Tesla’s is not likely to be the “iPhone” in electric car market. In smartphone market, iPhone commands premium pricing and has loyal fans. Afterall, the price difference between iPhone and another phone (Samsung, LG, Huawei, Oppo, Vivo, etc) is just few hundred dollars. People are willing to pay extra to own the premium brand. In cars, it costs a lot more to own premium brand (easily more than one year of saving for most people). It costs even way more to own electric cars compared to normal petrol fueled cars (as of now). Therefore, Tesla’s market is likely to be limited to the well-off people only.
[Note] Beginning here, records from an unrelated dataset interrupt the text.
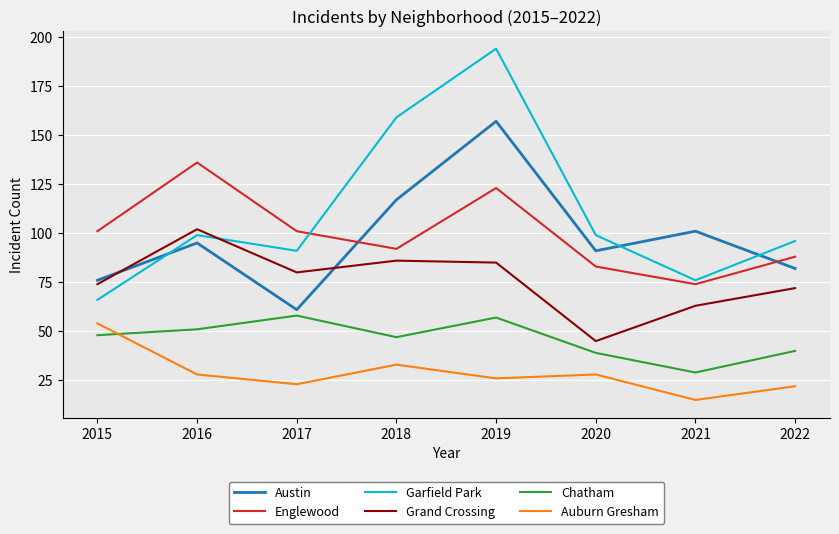

Where does the Grand Crossing series first go above 80?

2016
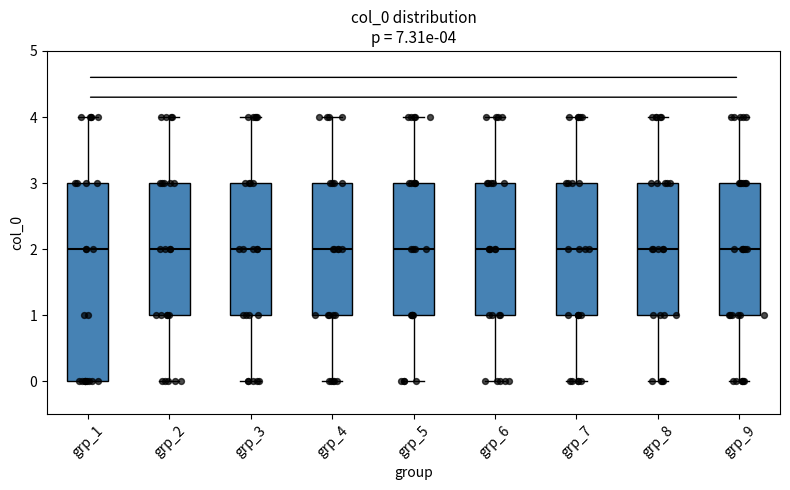

Comparing the boxes themselves (not the whiskers), which one is the tallest?

grp_1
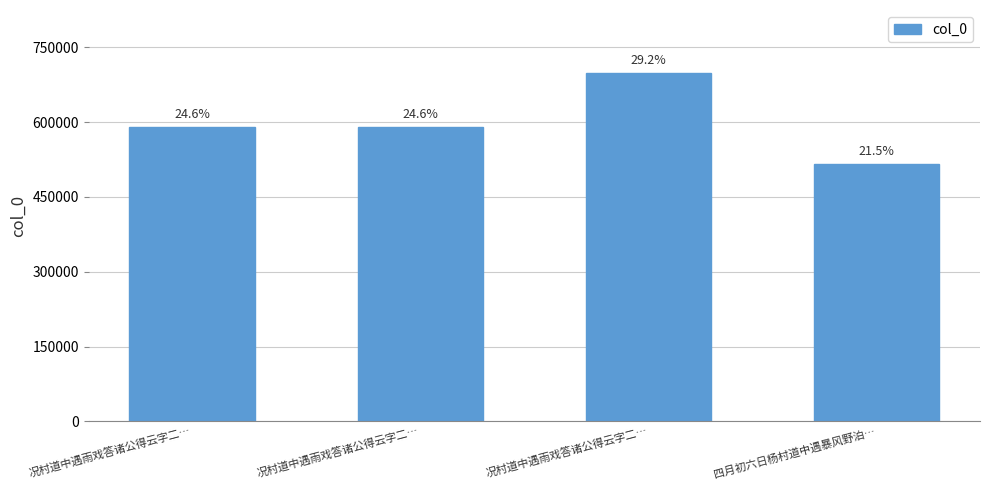

Reading left to right, extract all data points from this chart.

589463	589462	699217	515478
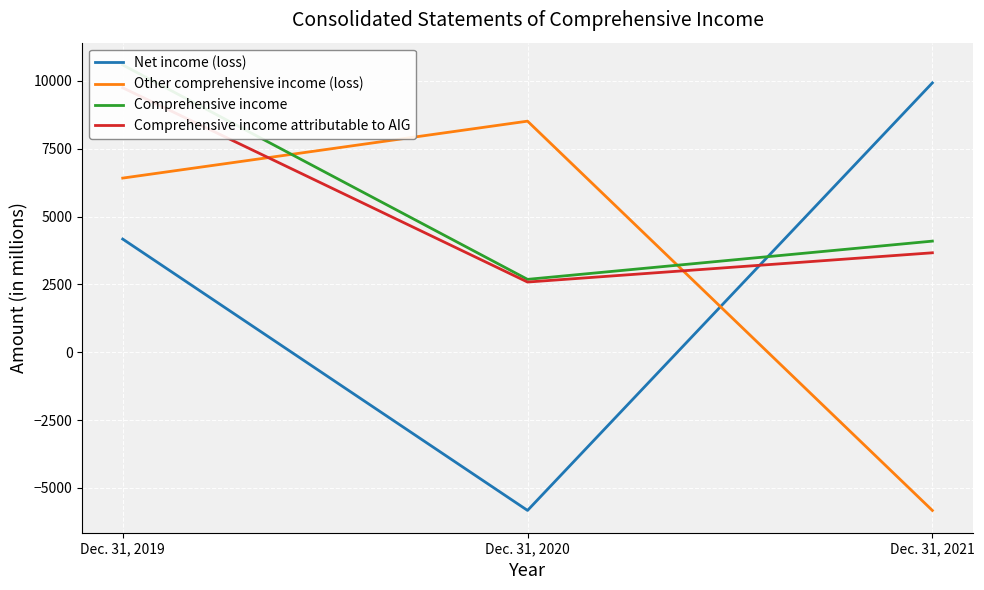

What is the spread (max minus min) of values at Dec. 31, 2019?

6415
All my thoughts can be wrong. Tesla could indeed be worth so much. It does not matter to me because I don’t own the shares nor short the shares. The point I want to bring is irrationally high price can get even more irrationally higher. If you want to short, you better know your risk.

Example 2 – Amazon

Amazon is worth 437 billion now. Since its IPO in 1997, the share price has risen by 522x! It made 136bn revenue and 2.4bn net profit in 2016, both at record high in its operating history. That makes its current P/E at 184x!

Amazon - Share Price - 2017-04-11.PNG

For comparison, Wal-mart, the world’s largest retailer, made 480-486bn revenue and 13.6-16.4bn net profit over the past 3 years. That means both the revenues and net profits were “relatively” stable over the past 3 years. But, its current market value of 222bn is just nearly half of Amazon’s.
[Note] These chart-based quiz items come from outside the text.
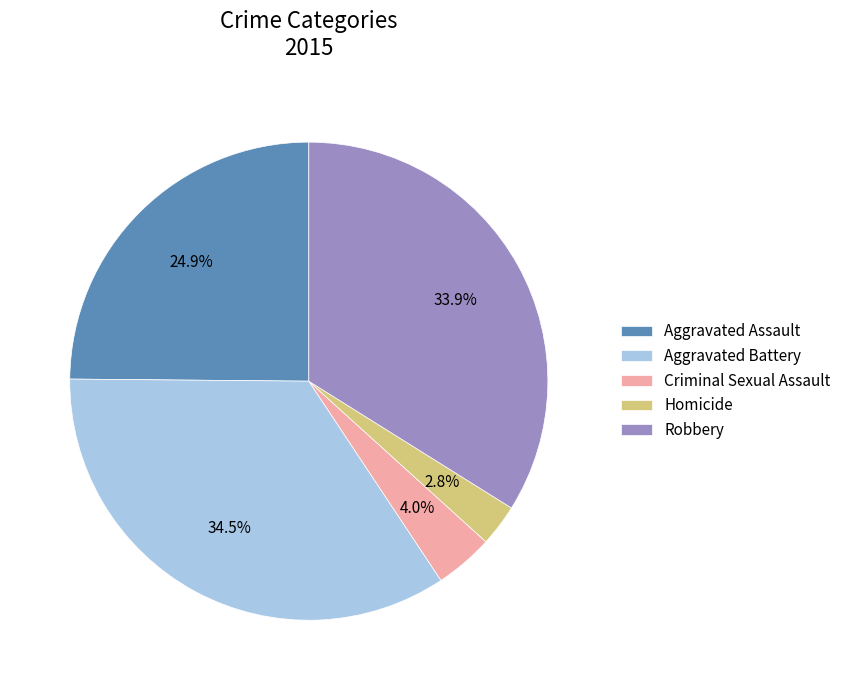

What percentage is NOT represented by Aggravated Assault?

75.1%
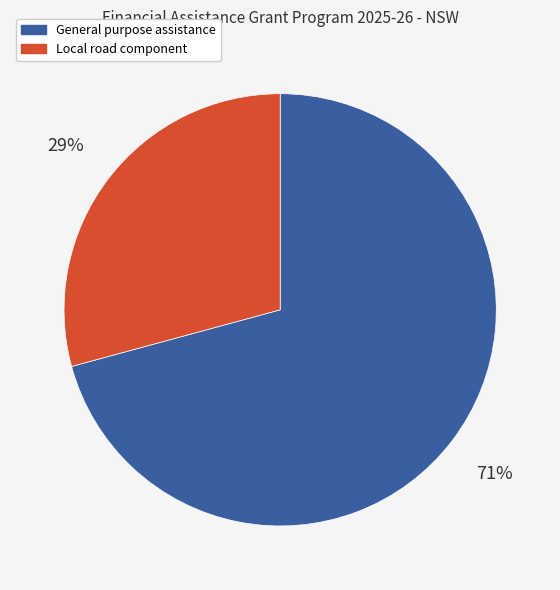

Count the number of slices in the pie.

2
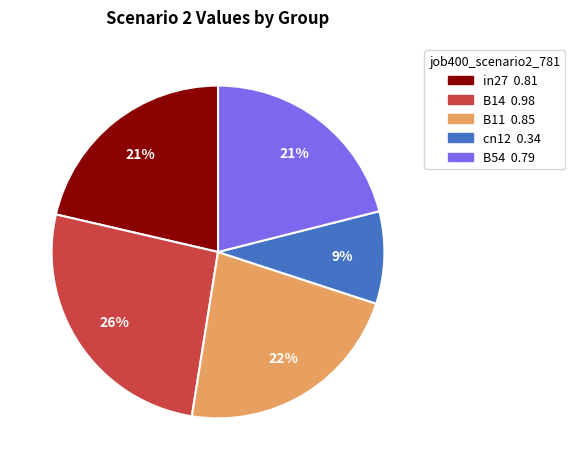

Between B14 and B54, which is larger?

B14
Amazon is another case of technology company with huge growth potential, highly priced by the market, has many short sellers, and whose share price continues to rise years after years. Any short sellers will have be burnt and forced to cover the short, and they would be glad they did.
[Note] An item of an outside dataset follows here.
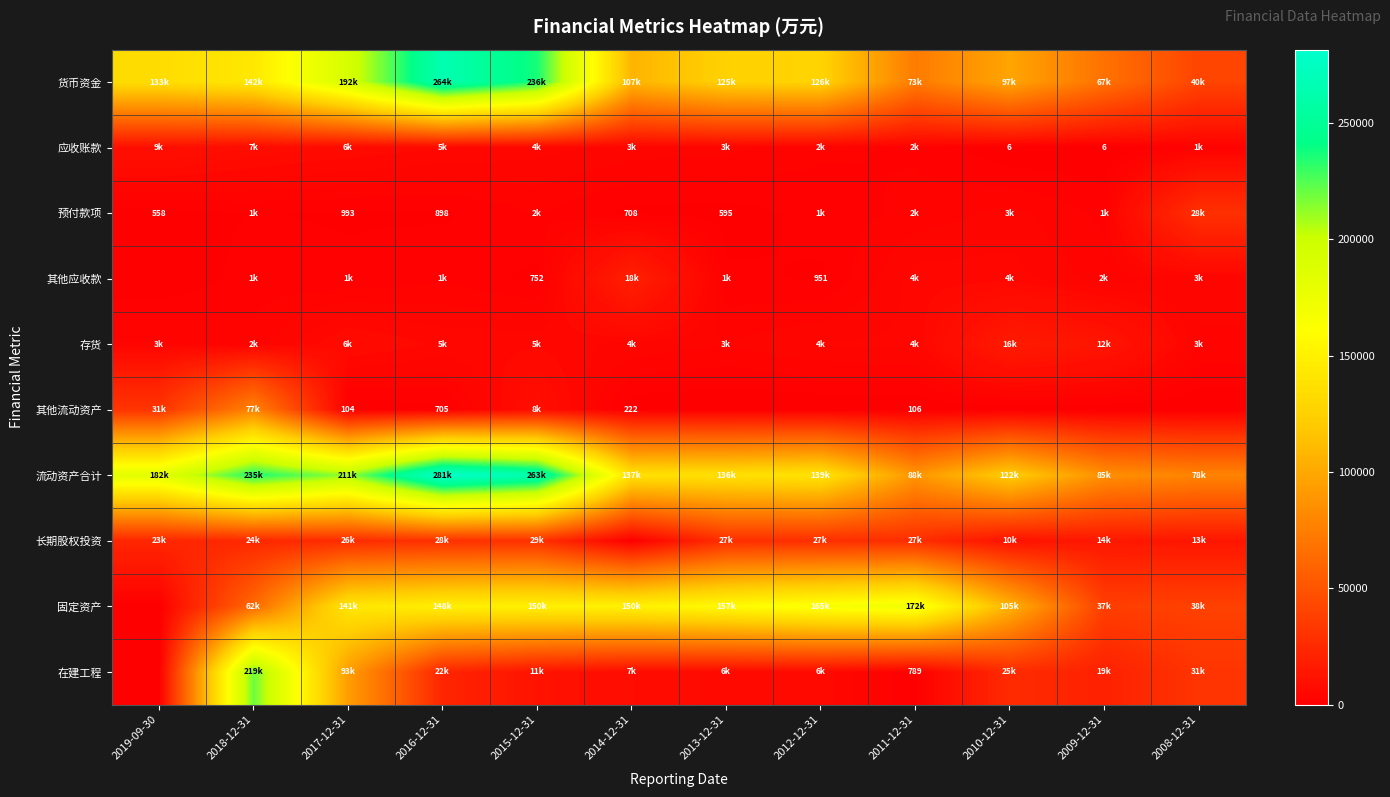

The 货币资金 series shows 192603 at 2017-12-31. True or false?

True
Bull arguments on Amazon will argue that Amazon’s revenue is growing fast, it is taking shares away from traditional retailers, etc. Bear arguments will argue that Amazon’s profit margin is too tiny and can continue to remain tiny, it has high P/E ratio, etc.

With more than a decade of fast rising share price, no matter how good your bear arguments are, if you short it, you lose money. Even if the Bear turns out to be right several years from now (Amazon’s share price has to drop significantly for the Bear to be right), the Bear are not likely to get any rewards because he/she would have covered the short position by then.

There are many examples where the irrationally high price rises to even more irrational. I just mentioned these two that are the hottest and among the largest market cap.

Long vs Short

Short-sellers can get the reward of making money when share price is crashing and everyone else is losing money. But it comes with the risk of being wrong for a looooong time and at some point being forced to cover or lose more than the initial investment. As the irrational market becomes more irrational (high becomes higher), short sellers will be forced to quit. There is no limit how irrationally high the price can get.

Long only investors can also be wrong for a long time but he can’t lose more than what he invested. If the company continues doing well while the share price is falling, at some point, the attractive dividend yield or accumulating cash holding will attract more buyers to buy the stocks. As the irrational market becomes more irrational (low becomes lower), it will attract more people to eventually buy. There is a limit how irrationally low the price can get, which is zero. The market will not let such a company, with tangible assets and making profits, go to zero value.